I thought I would make a list of 5 kindnesses that I have benefited from and enjoyed that I remember and ponder on still...
I wonder if I have played a part in other people lives in this way?
1. When I was student studying medicine my little sister, Bex bought me a tea caddy. She had no particular reason to be so unselfishly generous with her meager means, especially as I was relatively comfortable as a student in my own flat, living with my boyfriend (now hubby) John. She bought other little useful and lovely gifts over the years of studenthood. They have meant a lot to me. She helped me feel loved and cherished at a time when we were far apart.
2. Towards the end of my 1st pregnancy I was bored at home, too huge to take up a new hobby and generally pretty isolated. Nicky (the English one!) came over to my house, kept me company and took me out to the cinema. She didn't take my prevaricating about the bush for an answer, or wait for me to call. She also kept this up during my maternity leave with new baby! I deeply appreciate this work of true friendship and am humbled by what a lovely person she is.
3. When John moved to Kent to take up a job in the civil service I still had 2 years of med school in Edinburgh to finish. To keep the relationship going meant using a big chunk of wage traveling North, and a bigger chunk saving for us to be together for my elective abroad. 1 year in and I went South for interviews, so that I could do my house jobs in Kent. While he was at work I found a LOT of expensive role playing games and further evidence he was not saving for our future. I went home to Edinburgh knowing he did not value our relationship, it was de facto over. Nicky (Scottish one!) was my true friend I turned too. She was there for me at my lowest ebb. She sympathised, we got drunk, we talked. Pivotal bit of caring for me.
4.When my 3rd child was born he had persistent hypoglycaemia and needed admission to special baby unit in Aberdeen - a problem when you are on Shetland! My hubby had to stay on the Island to look after the oldest 2, leaving me to travel alone with our son. I phoned my sister, Ruth, in tears as you can imagine and she dropped everything and came North to Aberdeen to be with me.

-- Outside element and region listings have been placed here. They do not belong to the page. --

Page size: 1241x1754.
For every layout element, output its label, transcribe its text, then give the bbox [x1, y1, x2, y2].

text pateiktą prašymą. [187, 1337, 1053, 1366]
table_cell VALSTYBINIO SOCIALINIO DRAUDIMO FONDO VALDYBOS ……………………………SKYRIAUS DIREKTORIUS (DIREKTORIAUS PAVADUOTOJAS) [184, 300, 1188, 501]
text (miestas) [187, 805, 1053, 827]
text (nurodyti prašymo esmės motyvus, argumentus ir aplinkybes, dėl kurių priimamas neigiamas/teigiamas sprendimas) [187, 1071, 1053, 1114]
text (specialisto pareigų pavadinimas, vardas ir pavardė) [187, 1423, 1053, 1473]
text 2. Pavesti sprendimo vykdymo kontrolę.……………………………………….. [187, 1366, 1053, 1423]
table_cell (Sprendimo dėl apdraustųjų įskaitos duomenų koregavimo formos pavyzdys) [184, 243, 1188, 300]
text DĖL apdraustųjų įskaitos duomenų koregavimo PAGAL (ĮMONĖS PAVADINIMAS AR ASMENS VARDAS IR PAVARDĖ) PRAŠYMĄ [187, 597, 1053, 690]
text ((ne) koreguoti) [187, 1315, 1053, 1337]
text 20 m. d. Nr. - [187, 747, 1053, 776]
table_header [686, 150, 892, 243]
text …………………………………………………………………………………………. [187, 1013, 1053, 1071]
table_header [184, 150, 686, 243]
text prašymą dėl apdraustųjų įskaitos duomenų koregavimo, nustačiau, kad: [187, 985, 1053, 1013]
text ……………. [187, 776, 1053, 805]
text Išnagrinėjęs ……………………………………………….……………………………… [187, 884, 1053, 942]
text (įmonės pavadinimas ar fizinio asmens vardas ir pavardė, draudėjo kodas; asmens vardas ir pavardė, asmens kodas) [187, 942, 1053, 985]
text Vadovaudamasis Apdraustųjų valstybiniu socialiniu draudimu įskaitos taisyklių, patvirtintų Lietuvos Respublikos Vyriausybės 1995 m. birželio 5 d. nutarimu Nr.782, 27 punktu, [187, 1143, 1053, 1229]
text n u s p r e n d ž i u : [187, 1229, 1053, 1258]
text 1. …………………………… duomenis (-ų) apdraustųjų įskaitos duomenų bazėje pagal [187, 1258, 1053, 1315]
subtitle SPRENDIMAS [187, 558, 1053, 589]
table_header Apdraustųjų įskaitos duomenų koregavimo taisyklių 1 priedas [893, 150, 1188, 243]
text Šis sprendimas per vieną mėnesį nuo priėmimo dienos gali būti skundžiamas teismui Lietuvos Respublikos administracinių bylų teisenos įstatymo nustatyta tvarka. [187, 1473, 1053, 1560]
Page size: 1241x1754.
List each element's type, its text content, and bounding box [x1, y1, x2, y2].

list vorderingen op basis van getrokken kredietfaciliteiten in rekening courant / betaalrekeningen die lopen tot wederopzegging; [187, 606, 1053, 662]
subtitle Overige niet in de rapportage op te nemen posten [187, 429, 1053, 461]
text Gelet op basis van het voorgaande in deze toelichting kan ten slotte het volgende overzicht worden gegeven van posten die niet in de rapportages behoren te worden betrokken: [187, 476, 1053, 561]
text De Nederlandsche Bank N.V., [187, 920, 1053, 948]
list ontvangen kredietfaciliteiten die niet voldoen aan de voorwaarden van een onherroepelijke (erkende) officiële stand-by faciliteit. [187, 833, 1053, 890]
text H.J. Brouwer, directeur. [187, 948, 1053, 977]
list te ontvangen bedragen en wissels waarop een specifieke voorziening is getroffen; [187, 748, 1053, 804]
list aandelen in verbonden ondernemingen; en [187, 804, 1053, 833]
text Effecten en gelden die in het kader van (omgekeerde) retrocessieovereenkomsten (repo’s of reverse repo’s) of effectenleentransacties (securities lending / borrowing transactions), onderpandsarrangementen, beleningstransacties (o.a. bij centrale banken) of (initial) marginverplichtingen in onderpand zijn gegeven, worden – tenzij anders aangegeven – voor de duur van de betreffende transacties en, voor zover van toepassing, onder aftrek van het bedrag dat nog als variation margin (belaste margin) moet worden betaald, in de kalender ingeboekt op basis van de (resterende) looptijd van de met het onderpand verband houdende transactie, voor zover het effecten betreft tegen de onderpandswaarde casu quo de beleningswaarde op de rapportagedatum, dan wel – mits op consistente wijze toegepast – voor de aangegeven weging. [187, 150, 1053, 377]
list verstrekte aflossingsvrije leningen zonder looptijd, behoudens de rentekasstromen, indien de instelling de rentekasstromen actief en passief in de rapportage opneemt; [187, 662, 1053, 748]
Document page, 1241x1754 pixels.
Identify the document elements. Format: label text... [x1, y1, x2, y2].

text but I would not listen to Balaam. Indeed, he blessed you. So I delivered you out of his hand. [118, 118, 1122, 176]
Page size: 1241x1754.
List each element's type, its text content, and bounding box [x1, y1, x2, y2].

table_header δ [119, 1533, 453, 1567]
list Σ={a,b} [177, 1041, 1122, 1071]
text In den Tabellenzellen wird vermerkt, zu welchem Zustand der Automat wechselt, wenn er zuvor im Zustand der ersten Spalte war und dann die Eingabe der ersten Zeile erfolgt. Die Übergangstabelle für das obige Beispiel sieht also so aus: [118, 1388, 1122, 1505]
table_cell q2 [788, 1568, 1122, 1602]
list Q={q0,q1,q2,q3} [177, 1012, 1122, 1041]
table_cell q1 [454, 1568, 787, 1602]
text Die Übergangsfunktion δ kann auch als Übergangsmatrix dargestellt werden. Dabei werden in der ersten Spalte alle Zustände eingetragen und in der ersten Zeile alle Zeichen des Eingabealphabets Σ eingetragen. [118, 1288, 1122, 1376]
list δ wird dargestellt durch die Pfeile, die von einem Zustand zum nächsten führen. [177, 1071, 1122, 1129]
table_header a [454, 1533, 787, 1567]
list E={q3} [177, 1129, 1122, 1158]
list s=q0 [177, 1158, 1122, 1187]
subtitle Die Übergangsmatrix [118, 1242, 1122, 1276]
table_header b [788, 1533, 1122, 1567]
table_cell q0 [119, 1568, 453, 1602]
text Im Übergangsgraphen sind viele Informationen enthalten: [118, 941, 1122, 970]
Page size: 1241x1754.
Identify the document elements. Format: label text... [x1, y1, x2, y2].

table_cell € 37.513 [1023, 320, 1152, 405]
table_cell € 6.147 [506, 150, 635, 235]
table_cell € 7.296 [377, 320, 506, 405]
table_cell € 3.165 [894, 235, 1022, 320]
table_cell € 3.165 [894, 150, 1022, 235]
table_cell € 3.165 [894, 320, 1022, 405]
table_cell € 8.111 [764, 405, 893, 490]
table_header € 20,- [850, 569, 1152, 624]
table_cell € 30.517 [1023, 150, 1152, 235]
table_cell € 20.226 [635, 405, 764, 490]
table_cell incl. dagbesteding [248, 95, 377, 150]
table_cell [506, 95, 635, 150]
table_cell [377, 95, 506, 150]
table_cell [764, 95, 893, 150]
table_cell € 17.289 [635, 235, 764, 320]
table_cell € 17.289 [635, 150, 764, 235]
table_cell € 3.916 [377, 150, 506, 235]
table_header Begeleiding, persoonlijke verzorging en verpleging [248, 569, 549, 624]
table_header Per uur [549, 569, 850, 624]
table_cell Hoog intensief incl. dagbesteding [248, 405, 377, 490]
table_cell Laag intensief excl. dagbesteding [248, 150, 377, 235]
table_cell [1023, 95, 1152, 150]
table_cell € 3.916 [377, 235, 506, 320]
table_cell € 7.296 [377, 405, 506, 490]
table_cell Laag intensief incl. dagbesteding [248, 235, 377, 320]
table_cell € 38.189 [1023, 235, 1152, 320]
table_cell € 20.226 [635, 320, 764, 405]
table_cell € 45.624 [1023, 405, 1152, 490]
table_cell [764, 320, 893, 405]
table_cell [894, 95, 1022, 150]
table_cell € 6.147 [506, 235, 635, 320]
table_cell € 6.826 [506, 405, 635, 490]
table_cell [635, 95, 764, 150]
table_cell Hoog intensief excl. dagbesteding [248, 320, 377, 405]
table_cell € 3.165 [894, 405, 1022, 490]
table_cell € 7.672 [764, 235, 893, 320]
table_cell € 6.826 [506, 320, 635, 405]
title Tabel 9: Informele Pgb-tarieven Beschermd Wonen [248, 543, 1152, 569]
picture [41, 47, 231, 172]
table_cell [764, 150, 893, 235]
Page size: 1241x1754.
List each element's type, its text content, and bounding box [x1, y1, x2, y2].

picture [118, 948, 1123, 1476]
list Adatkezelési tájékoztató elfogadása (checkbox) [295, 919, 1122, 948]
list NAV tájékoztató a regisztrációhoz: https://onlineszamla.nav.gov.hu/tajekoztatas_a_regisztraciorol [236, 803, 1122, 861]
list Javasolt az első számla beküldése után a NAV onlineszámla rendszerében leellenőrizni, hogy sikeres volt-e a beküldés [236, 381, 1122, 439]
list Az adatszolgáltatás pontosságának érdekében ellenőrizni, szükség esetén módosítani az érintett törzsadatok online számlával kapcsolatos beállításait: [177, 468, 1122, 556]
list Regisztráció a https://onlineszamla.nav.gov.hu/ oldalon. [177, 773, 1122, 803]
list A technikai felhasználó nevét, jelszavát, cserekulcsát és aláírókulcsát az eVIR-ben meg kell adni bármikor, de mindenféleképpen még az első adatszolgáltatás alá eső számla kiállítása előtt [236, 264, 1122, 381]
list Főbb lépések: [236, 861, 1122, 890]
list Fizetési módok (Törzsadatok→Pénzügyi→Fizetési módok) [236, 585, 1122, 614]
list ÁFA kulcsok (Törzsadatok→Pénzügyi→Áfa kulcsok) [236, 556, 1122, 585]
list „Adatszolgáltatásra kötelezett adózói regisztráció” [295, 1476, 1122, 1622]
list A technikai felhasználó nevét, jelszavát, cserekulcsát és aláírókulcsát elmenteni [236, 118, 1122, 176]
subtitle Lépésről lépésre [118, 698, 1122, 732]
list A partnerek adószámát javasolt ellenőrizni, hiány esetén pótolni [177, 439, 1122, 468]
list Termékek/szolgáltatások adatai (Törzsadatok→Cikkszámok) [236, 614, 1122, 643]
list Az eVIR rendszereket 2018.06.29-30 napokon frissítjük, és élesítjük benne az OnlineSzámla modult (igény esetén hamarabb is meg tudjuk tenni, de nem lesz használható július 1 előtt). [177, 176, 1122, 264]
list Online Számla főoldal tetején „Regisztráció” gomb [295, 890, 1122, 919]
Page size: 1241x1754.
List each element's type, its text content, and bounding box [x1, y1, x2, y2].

She took me out from the hospital and helped me buy clothes (Hubby had packed for me, and while I had loads of baby clothes I had been given no knickers and no change of clothes!) and to even laugh while my son recovered in hospital.
5. When I was a fairly new medical student I became unwell with flu like symptoms that went on for a few weeks. I presented myself to my GP who suggested bed rest, paracetamol, fluids and it would pass. It didn't and so I presented again. This time, after a brief examination he asked me if I was OK in my studies, could my symptoms be unhappiness? I was appalled and quite angry at this suggestion - I thought I was doing OK keeping to the routines of anatomy, physiology and biochem quite well. He asked to think about it and promised blood tests if I felt I needed to return. I thought about it. I talked to Mum about it. I realised when I started crying that the GP had been spot on. This gave me the courage to ignore the lies my mind was feeding my body was feeding my mind and get on with the business of being a first year student. His straight talking helped me immeasurably. I rank his act of kindness as highly as the ones above.